• [Aim of the exercise] Lines before the one containing "Rendered at 1500 by 844 pixels." are to be left out; that line and every line after it, through the last line below, are to be reproduced exactly.

• [Provided records]
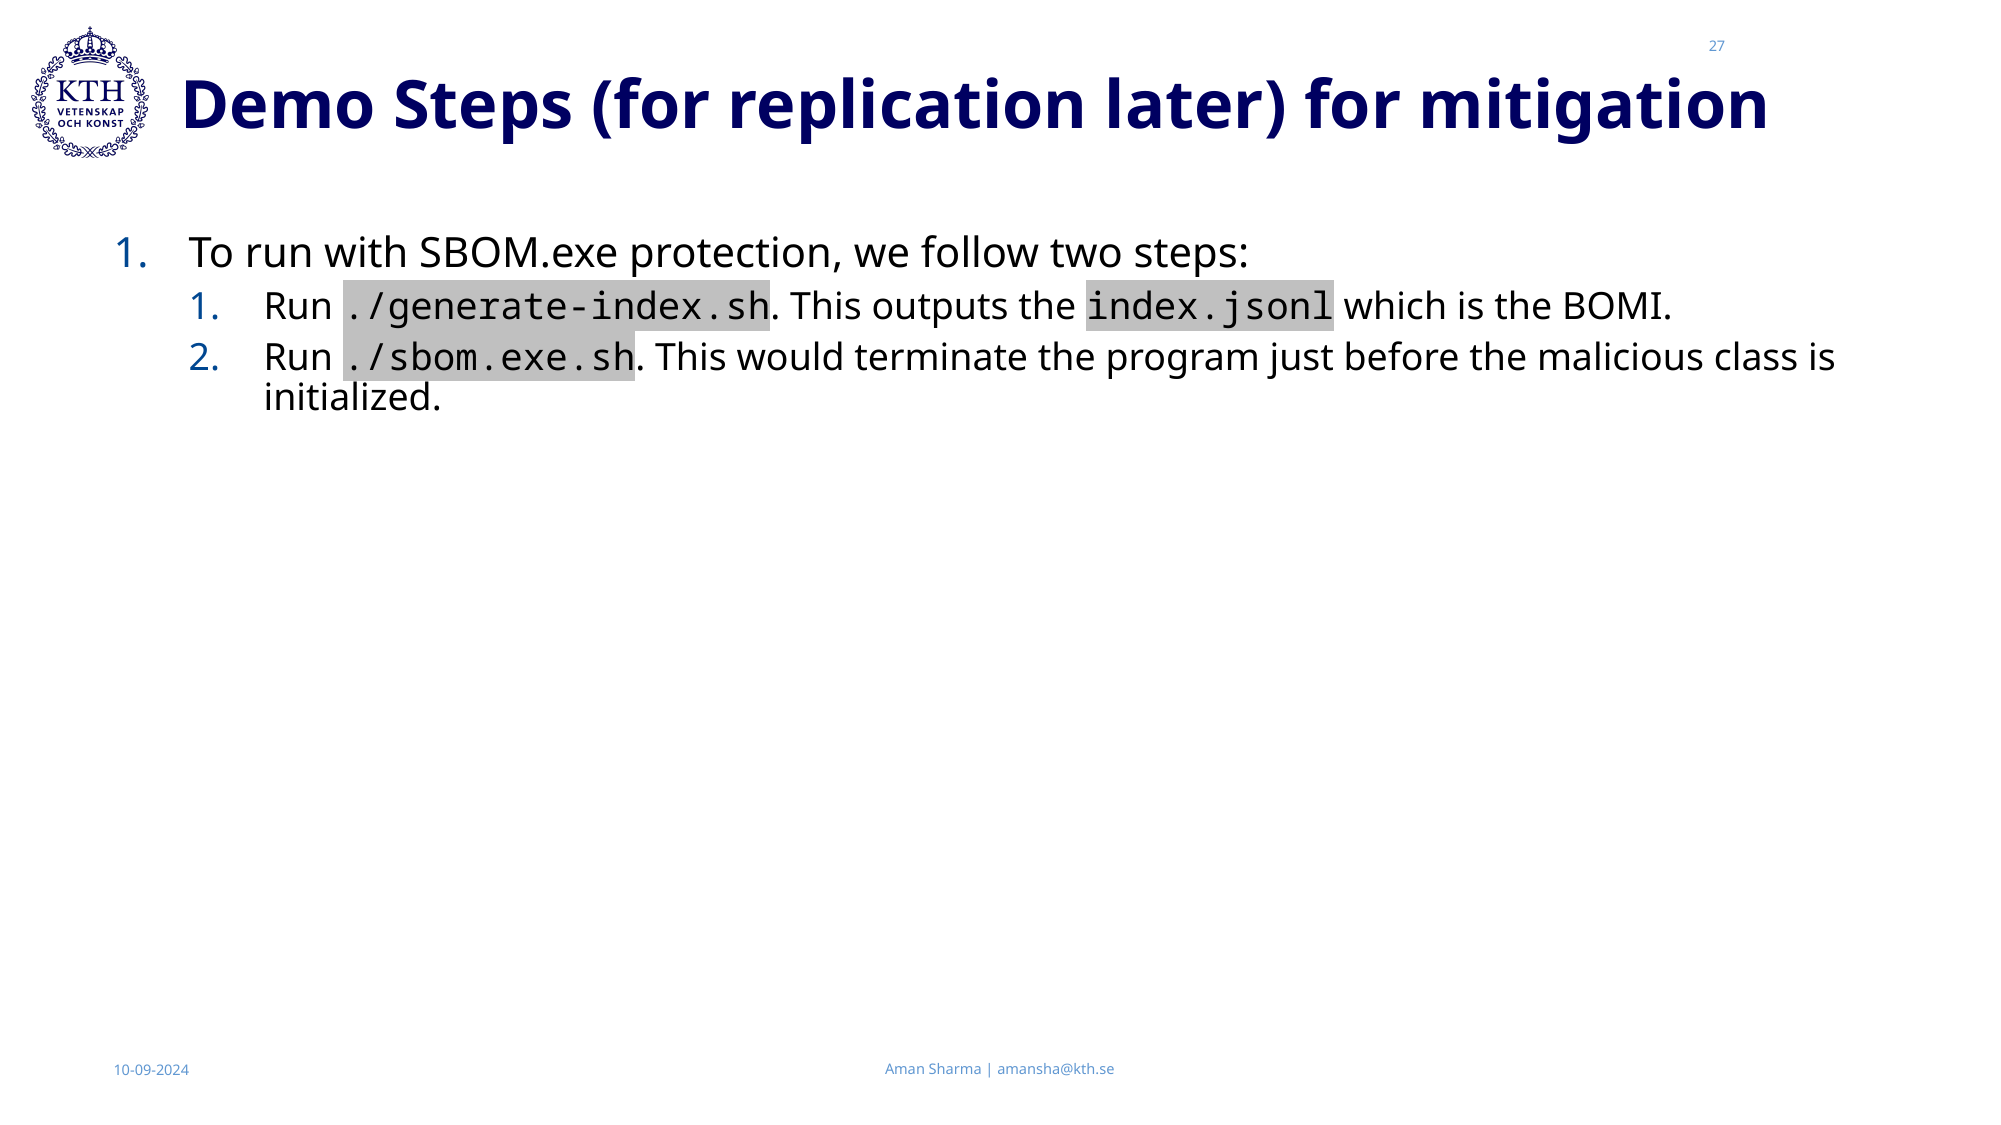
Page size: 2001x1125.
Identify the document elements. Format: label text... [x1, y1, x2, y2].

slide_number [98, 1061, 549, 1078]
picture [31, 26, 149, 158]
title Demo Steps (for replication later) for mitigation [165, 53, 1902, 151]
footer Aman Sharma | amansha@kth.se [662, 1061, 1338, 1078]
slide_number 27 [1290, 38, 1741, 55]
list To run with SBOM.exe protection, we follow two steps: Run ./generate-index.sh. This outputs the index.jsonl which is the BOMI. Run ./sbom.exe.sh. This would terminate the program just before the malicious class is initialized. [98, 224, 1902, 1038]
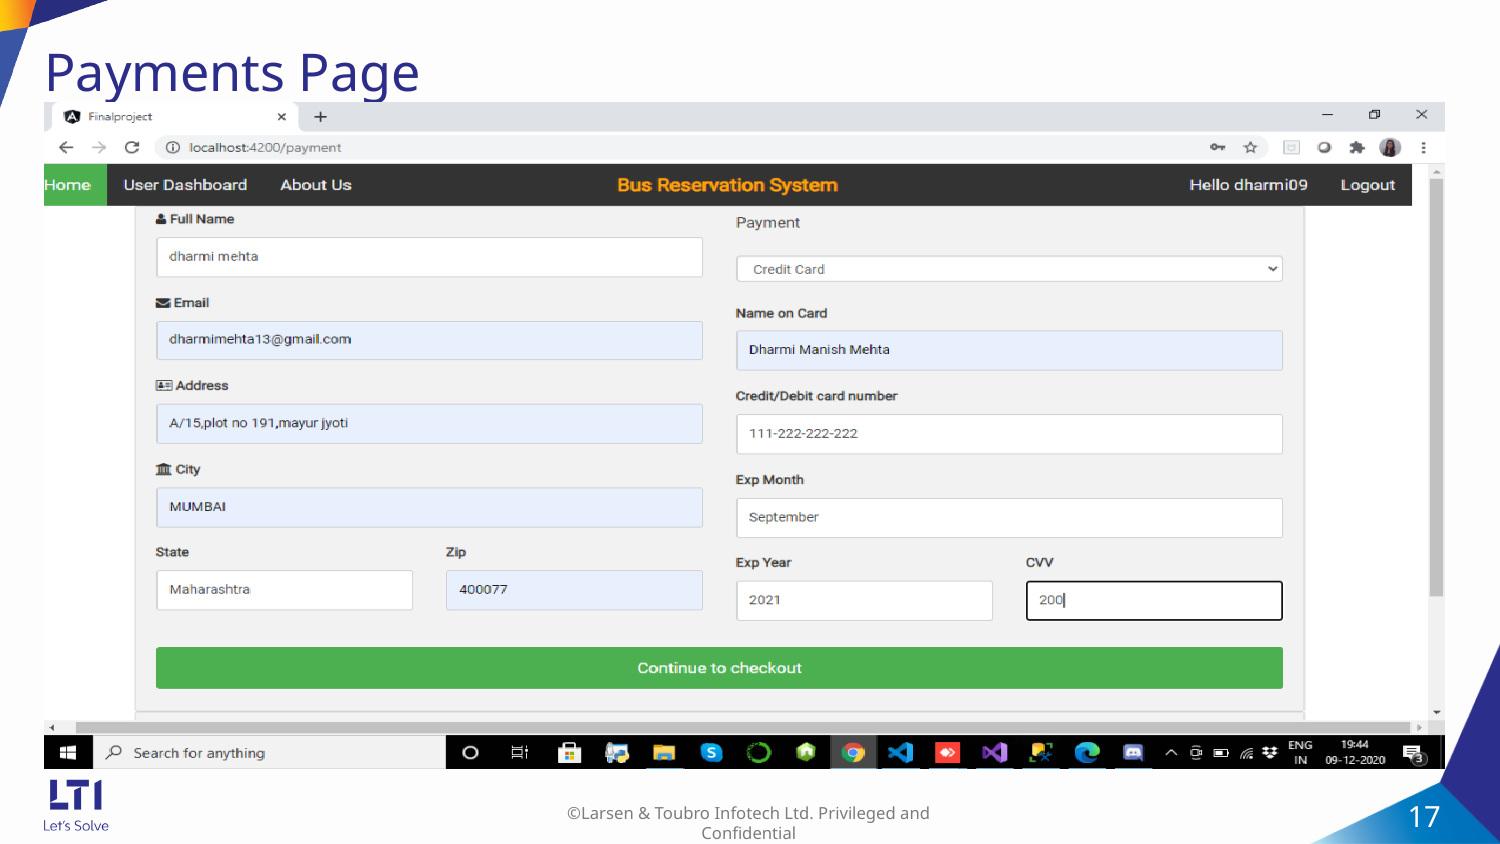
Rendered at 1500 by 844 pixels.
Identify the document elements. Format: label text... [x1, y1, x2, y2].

picture [0, 0, 1500, 844]
title Payments Page​ [43, 38, 1455, 104]
picture [33, 771, 119, 839]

• [Task answer]
Rendered at 1500 by 844 pixels.
Identify the document elements. Format: label text... [x1, y1, x2, y2].

picture [0, 0, 1500, 844]
title Payments Page​ [43, 38, 1455, 104]
picture [33, 771, 119, 839]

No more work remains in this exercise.